Fadli Amri menjelaskan bahwa pendekatan ini menuntut personel Polri untuk memiliki kepekaan sosial yang tinggi. Petugas di lapangan harus mampu memetakan potensi konflik dan mengubahnya menjadi peluang kolaborasi produktif. Hal ini selaras dengan upaya penguatan institusi Polri yang semakin humanis dan responsif terhadap dinamika zaman.
Transformasi Polri Menuju Paradigma Preemtif
Langkah akademis ini menjadi bagian dari diskursus panjang mengenai reformasi Polri. Sebagaimana telah dibahas dalam artikel sebelumnya mengenai Transformasi Polri Presisi, visi Sociopreneurship Policing memperkuat pilar-pilar pelayanan publik yang lebih menyentuh hati masyarakat. Penegakan hukum tetap menjadi panglima, namun tindakan preemtif dan preventif kini menduduki posisi yang sama strategisnya.
Kritik Fadli terhadap model kepolisian tradisional terletak pada sifatnya yang reaktif. Ia berargumen bahwa penegakan hukum yang hanya mengandalkan hukuman penjara tidak akan pernah menyelesaikan masalah kriminalitas secara tuntas jika akar kemiskinan dan ketimpangan sosial tetap ada. Oleh karena itu, polisi harus berani mengambil peran sebagai agen perubahan (agent of change) yang mampu menginspirasi masyarakat untuk hidup lebih teratur dan produktif.
Relevansi Akademis bagi Penegakan Hukum Modern
Disertasi ini memberikan kontribusi signifikan bagi literatur hukum di Indonesia.

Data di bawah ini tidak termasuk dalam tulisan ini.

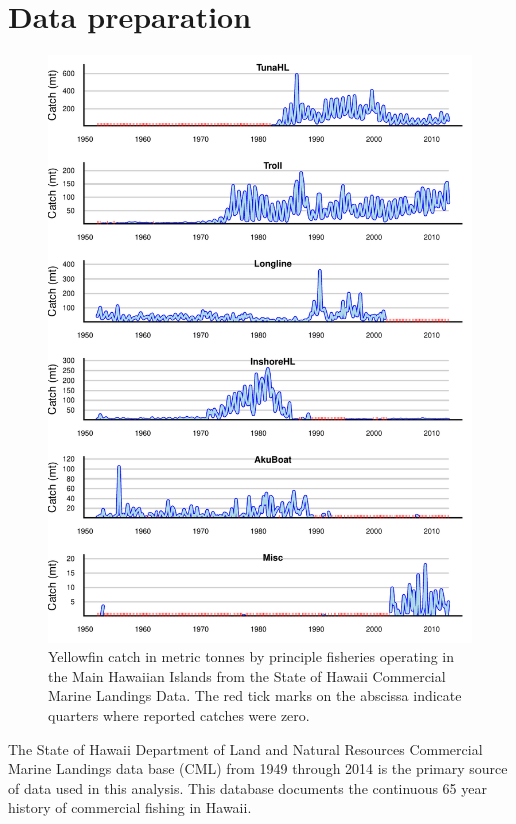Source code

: \documentclass[12pt,letterpaper]{article}
\begin{document}
\clearpage


\appendix
\section{Data preparation}
\label{sec:data}

\begin{figure}
\begin{center}
\includegraphics[height=0.8\textheight]{./CML.pdf}
\caption{\label{fig:CMLdata}
Yellowfin catch in metric tonnes by principle fisheries operating in
the Main Hawaiian Islands from the State of Hawaii Commercial Marine
Landings Data.
The red tick marks on the abscissa indicate quarters where reported
catches were zero.
}
\end{center}
\end{figure}


The State of Hawaii Department of Land and Natural Resources
Commercial Marine Landings data base (CML) from 1949 through 2014 is
the primary source of data used in this analysis. This database
documents the
continuous 65 year history of commercial fishing in Hawaii.
\end{document}
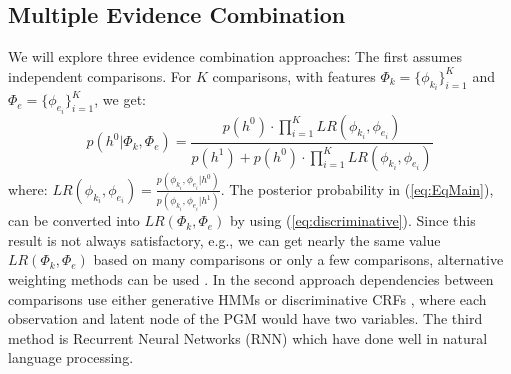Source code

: \documentclass[11pt, doublespacing]{article}
\begin{document}
\subsection{Multiple Evidence Combination}
We will explore three evidence combination approaches:
The first assumes  independent comparisons.
For  $K$ comparisons, with features  $\Phi_{k}=\{ \phi_{k_i} \}^{K}_{i=1}$ and $\Phi_{e}=\{ \phi_{e_i} \}^{K}_{i=1}$, we get:
\begin{equation}
\label{eq:EqMain}
p(h^{0}|\Phi_{k} , \Phi_{e}) = \dfrac{p(h^{0})\cdot \prod_{i=1}^{K}LR(\phi_{k_i}, \phi_{e_i})}{p(h^{1}) + p(h^{0})\cdot \prod_{i=1}^{K} LR(\phi_{k_i},\phi_{e_i})}
\end{equation}
where:
$LR(\phi_{k_i},\phi_{e_i}) = \frac{p(\phi_{k_i},\phi_{e_i}|h^{0})}{p(\phi_{k_i},\phi_{e_i}|h^{1})}$. The posterior probability in  (\ref{eq:EqMain}),  can be converted into  $LR(\Phi_{k},\Phi_{e})$ by using (\ref{eq:discriminative}).
Since  this result is not always satisfactory, e.g., we can get nearly the same value $LR(\Phi_{k}, \Phi_{e})$ based on many comparisons or only a few  comparisons, alternative weighting methods can be used \cite{Kovalenko2012}. In the second approach  dependencies between comparisons use either generative HMMs or discriminative CRFs \cite{Koller2009}, where each observation and latent node of the PGM would have two variables. The third method  is Recurrent Neural Networks (RNN) which have done well in natural language processing\cite{LeCun2015}.
\end{document}
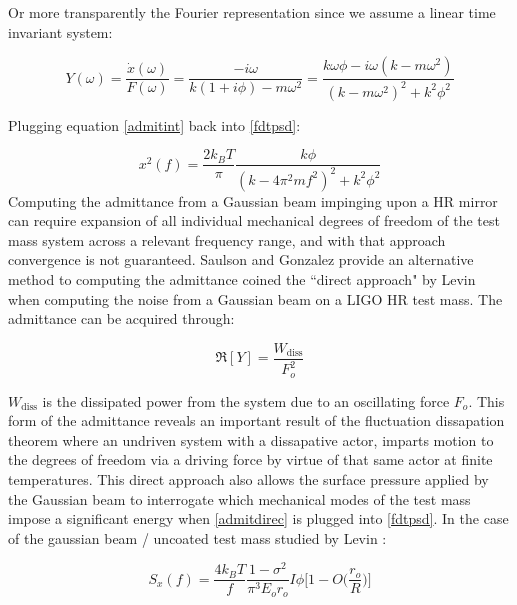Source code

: \noindent Or more transparently the Fourier representation since we assume a linear time invariant system:

\begin{equation}\label{admitint}
Y(\omega) = \frac{\dot{x}(\omega)}{F(\omega)} = \frac{-i\omega}{k(1+i\phi) - m\omega^2} = \frac{k \omega \phi - i \omega (k - m \omega^2)}{(k-m\omega^2)^2 +k^2 \phi^2}
\end{equation}

\noindent Plugging equation \ref{admitint} back into \ref{fdtpsd}:

\begin{equation}
x^2 (f)  = \frac{2k_B T}{\pi}\frac{k\phi}{(k-4\pi^2 m f^2)^2 + k^2 \phi^2}
\end{equation}
Computing the admittance from a Gaussian beam impinging upon a HR mirror can require expansion of all individual mechanical degrees of freedom of the test mass system across a relevant frequency range, and with that approach convergence is not guaranteed. Saulson and Gonzalez provide an alternative method to computing the admittance coined the ``direct approach" by Levin when computing the noise from a Gaussian beam on a LIGO HR test mass. The admittance can be acquired through:

\begin{equation}\label{admitdirec}
\Re[Y] = \frac{W_\mathrm{diss}}{F_o^2}
\end{equation}

\noindent $W_\mathrm{diss}$ is the dissipated power from the system due to an oscillating force $F_o$. This form of the admittance reveals an important result of the fluctuation dissapation theorem where an undriven system with a dissapative actor, imparts motion to the degrees of freedom via a driving force by virtue of that same actor at finite temperatures. This direct approach also allows the surface pressure applied by the Gaussian beam to interrogate which mechanical modes of the test mass impose a significant energy when \ref{admitdirec} is plugged into \ref{fdtpsd}. In the case of the gaussian beam / uncoated test mass studied by Levin \cite{levin:1998}:

\begin{equation}
S_x(f) = \frac{4 k_B T}{f} \frac{1-\sigma^2}{\pi^3 E_o r_o} I\phi \bigg[1- O\bigg( \frac{r_o}{R} \bigg)\bigg]
\end{equation}


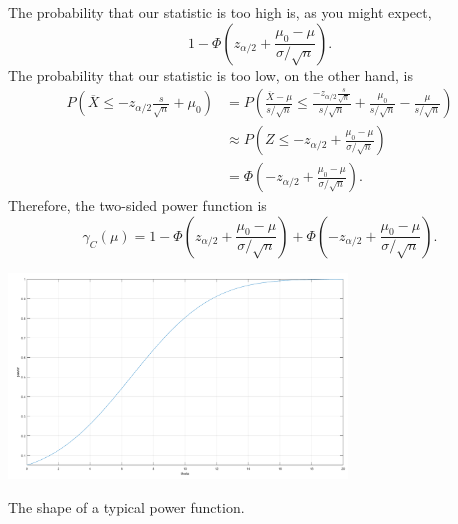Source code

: \documentclass[12pt]{article}
\newcommand{\xbar}{\overline{X}}
\theoremstyle{definition}
\begin{document}
The probability that our statistic is too high is, as you might expect,
	\[1 - \Phi\left(  z_{\alpha/2}+\frac{\mu_0 - \mu}{\sigma / \sqrt{n}}\right).	\]
The probability that our statistic is too low, on the other hand, is 
\begin{align*}
	P\left( \xbar   \leq -z_{\alpha/2}\frac{s}{\sqrt{n}}+\mu_0 \right) 
		& =	P\left( \frac{\xbar -\mu}{s / \sqrt{n}}  \leq \frac{-z_{\alpha/2}\frac{s}{\sqrt{n}}}{s / \sqrt{n}}+\frac{\mu_0}{s / \sqrt{n}} - \frac{\mu}{s / \sqrt{n}} \right) \\
		&\approx 	P\left( Z  \leq -z_{\alpha/2}+\frac{\mu_0 - \mu}{\sigma / \sqrt{n}} \right) \\
		& = \Phi \left(-z_{\alpha/2}+\frac{\mu_0 - \mu}{\sigma / \sqrt{n}} \right).
\end{align*}
Therefore, the two-sided power function is
	\[	\gamma_C(\mu) = 1 - \Phi\left(  z_{\alpha/2}+\frac{\mu_0 - \mu}{\sigma / \sqrt{n}}\right) + \Phi \left(-z_{\alpha/2}+\frac{\mu_0 - \mu}{\sigma / \sqrt{n}} \right).\]		
	\begin{center}
			\includegraphics[width=340px]{p2c.png}
			
			\footnotesize The shape of a typical power function.
	\end{center} 
		
\end{document}
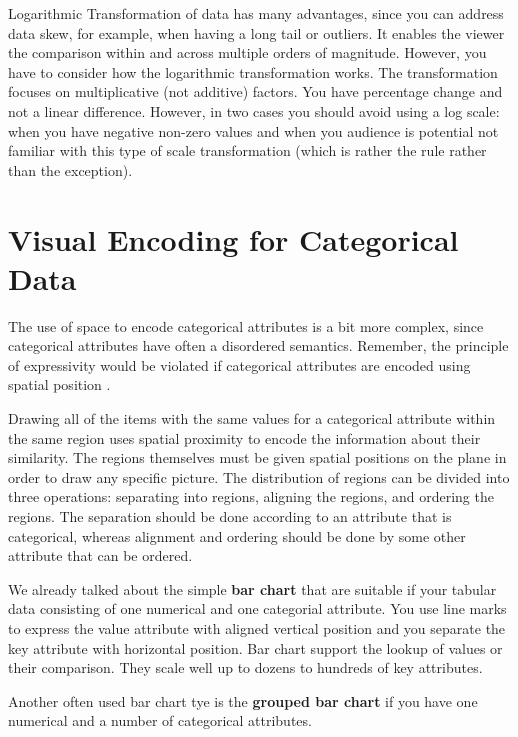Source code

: \documentclass[
]{book}
\begin{document}
Logarithmic Transformation of data has many advantages, since you can address data skew, for example, when having a long tail or outliers. It enables the viewer the comparison within and across multiple orders of magnitude. However, you have to consider how the logarithmic transformation works. The transformation focuses on multiplicative (not additive) factors. You have percentage change and not a linear difference. However, in two cases you should avoid using a log scale: when you have negative non-zero values and when you audience is potential not familiar with this type of scale transformation (which is rather the rule rather than the exception).

\hypertarget{Visual-Encoding-for-Categorical-Data}{%
\section{Visual Encoding for Categorical Data}\label{Visual-Encoding-for-Categorical-Data}}

The use of space to encode categorical attributes is a bit more complex, since categorical attributes have often a disordered semantics. Remember, the principle of expressivity would be violated if categorical attributes are encoded using spatial position \citep{munzner2014visualization}.

Drawing all of the items with the same values for a categorical attribute within the same region uses spatial proximity to encode the information about their similarity. The regions themselves must be given spatial positions on the plane in order to draw any specific picture. The distribution of regions can be divided into three operations: separating into regions, aligning the regions, and ordering the regions. The separation should be done according to an attribute that is categorical, whereas alignment and ordering should be done by some other attribute that can be ordered.

We already talked about the simple \textbf{bar chart} that are suitable if your tabular data consisting of one numerical and one categorial attribute. You use line marks to express the value attribute with aligned vertical position and you separate the key attribute with horizontal position. Bar chart support the lookup of values or their comparison. They scale well up to dozens to hundreds of key attributes.

Another often used bar chart tye is the \textbf{grouped bar chart} if you have one numerical and a number of categorical attributes.
\end{document}
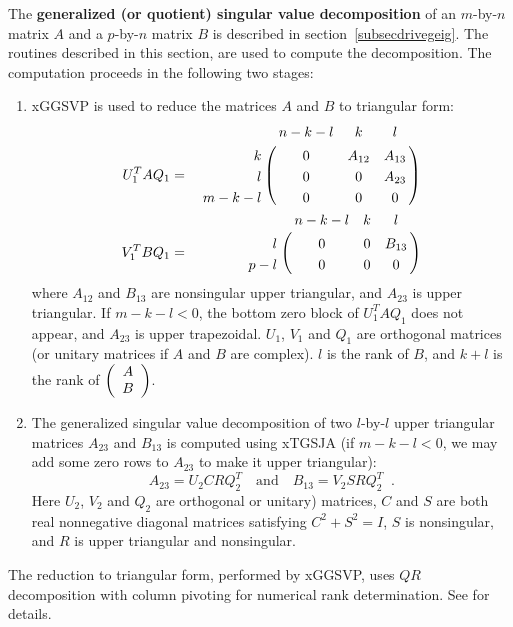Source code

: The {\bf generalized (or quotient) singular value decomposition}
of an $m$-by-$n$ matrix $A$ and a $p$-by-$n$ matrix $B$ is described
in section~\ref{subsecdrivegeig}.
The routines described in this section, are used
to compute the decomposition. The computation proceeds in the following
two stages:

\begin{enumerate}

\item xGGSVP is used to reduce the matrices $A$ and $B$ to triangular form:
\begin{eqnarray*}
U^T_1 A Q_1 & = & \bordermatrix{    &   n-k-l   & k   &  l   \cr
                 \hfill  k  & 0         & A_{12}  & A_{13}  \cr
                 \hfill  l  & 0         &  0      & A_{23}   \cr
                         m-k-l & 0      & 0       & 0       } \\
V^T_1 B Q_1 & = & \bordermatrix{    &   n-k-l   & k   &  l   \cr
                 \hfill  l  & 0         & 0       & B_{13}  \cr
                        p-l & 0         &  0      & 0 }
\end{eqnarray*}
where $A_{12}$ and $B_{13}$ are nonsingular upper triangular, and
$A_{23}$ is upper triangular.
If $m-k-l < 0$, the bottom zero block of $U_1^T A Q_1$ does not appear,
and $A_{23}$ is upper trapezoidal.
$U_1$, $V_1$ and $Q_1$ are
orthogonal matrices (or unitary matrices if $A$ and $B$ are complex).
$l$ is the rank of $B$, and
$k+l$  is the rank of $\bmat{c}  A  \\ B \emat$.

\item The generalized singular value decomposition of two $l$-by-$l$
upper triangular matrices $A_{23}$ and $B_{13}$ is computed using
xTGSJA (if $m-k-l < 0$, we may add some zero rows to $A_{23}$ to make
it upper triangular):
\[
 A_{23} =  U_2 C R Q^T_2  \quad  \mbox{and} \quad
 B_{13} =  V_2 S R Q^T_2  \; \; .
\]
Here $U_2$, $V_2$ and $Q_2$ are orthogonal or unitary) matrices,
$C$ and $S$ are both real
nonnegative diagonal matrices satisfying $C^2 + S^2 = I$, $S$ is nonsingular,
and $R$ is upper triangular and nonsingular.

\end{enumerate}

The reduction to triangular form, performed by
xGGSVP, uses $QR$ decomposition with column pivoting
for numerical rank determination.  See \cite{baizha93} for details.

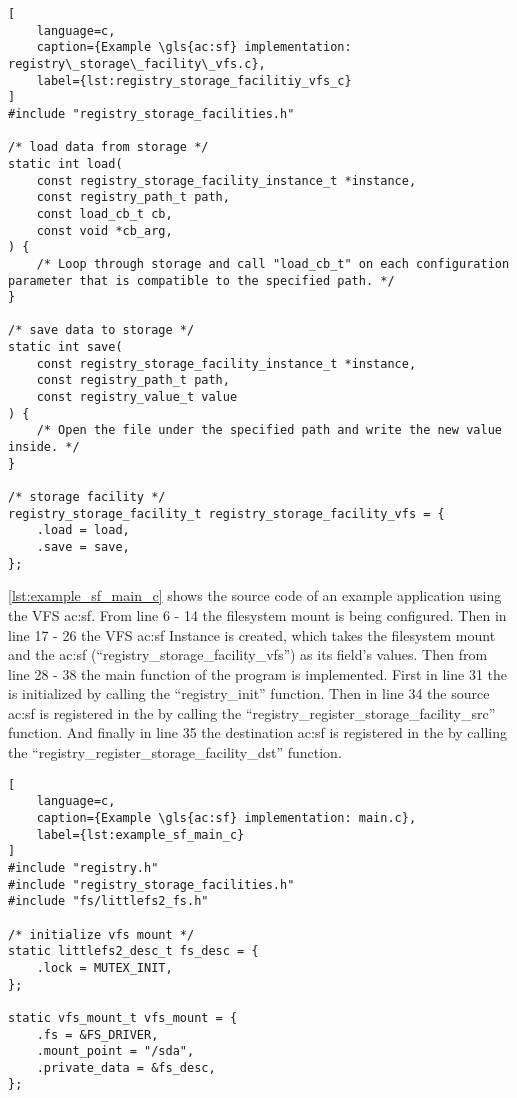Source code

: {\begin{lstlisting}[
    language=c,
    caption={Example \gls{ac:sf} implementation: registry\_storage\_facility\_vfs.c},
    label={lst:registry_storage_facilitiy_vfs_c}
]
#include "registry_storage_facilities.h"

/* load data from storage */
static int load(
    const registry_storage_facility_instance_t *instance,
    const registry_path_t path,
    const load_cb_t cb,
    const void *cb_arg,
) {
    /* Loop through storage and call "load_cb_t" on each configuration parameter that is compatible to the specified path. */
}

/* save data to storage */
static int save(
    const registry_storage_facility_instance_t *instance,
    const registry_path_t path,
    const registry_value_t value
) {
    /* Open the file under the specified path and write the new value inside. */
}

/* storage facility */
registry_storage_facility_t registry_storage_facility_vfs = {
    .load = load,
    .save = save,
};
\end{lstlisting}

\autoref{lst:example_sf_main_c} shows the source code of an example application using the VFS \gls{ac:sf}.
From line 6 - 14 the filesystem mount is being configured.
Then in line 17 - 26 the VFS \gls{ac:sf} Instance is created, which takes the filesystem mount and the \gls{ac:sf} (``registry\_storage\_facility\_vfs'') as its field's values.
Then from line 28 - 38 the main function of the program is implemented.
First in line 31 the  is initialized by calling the ``registry\_init'' function.
Then in line 34 the source \gls{ac:sf} is registered in the  by calling the ``registry\_register\_storage\_facility\_src'' function. And finally in line 35 the destination \gls{ac:sf} is registered in the  by calling the ``registry\_register\_storage\_facility\_dst'' function.

\begin{lstlisting}[
    language=c,
    caption={Example \gls{ac:sf} implementation: main.c},
    label={lst:example_sf_main_c}
]
#include "registry.h"
#include "registry_storage_facilities.h"
#include "fs/littlefs2_fs.h"

/* initialize vfs mount */
static littlefs2_desc_t fs_desc = {
    .lock = MUTEX_INIT,
};

static vfs_mount_t vfs_mount = {
    .fs = &FS_DRIVER,
    .mount_point = "/sda",
    .private_data = &fs_desc,
};


\end{lstlisting}}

Para penguji mengapresiasi keberanian Fadli Amri dalam menyatukan aspek sosiologi, ekonomi, dan hukum dalam satu bingkai kerja kepolisian. Penelitian ini membuktikan bahwa institusi Polri memiliki ruang yang luas untuk berinovasi tanpa melanggar koridor undang-undang yang berlaku. Keberhasilan meraih gelar Doktor ini sekaligus membuktikan bahwa kualitas intelektual perwira Polri kian mumpuni dalam menghadapi tantangan global yang semakin kompleks.
Implementasi dari konsep ini diharapkan dapat segera mewujud dalam kebijakan strategis Polri ke depan. Dengan menjadikan Sociopreneurship Policing sebagai pedoman operasional di tingkat wilayah, Polri optimis dapat menekan angka kriminalitas sekaligus meningkatkan indeks kebahagiaan masyarakat. Pendidikan tinggi bagi perwira bukan hanya untuk kepentingan karier individu, melainkan investasi strategis untuk memperbaiki kualitas pelayanan keamanan bagi seluruh rakyat Indonesia.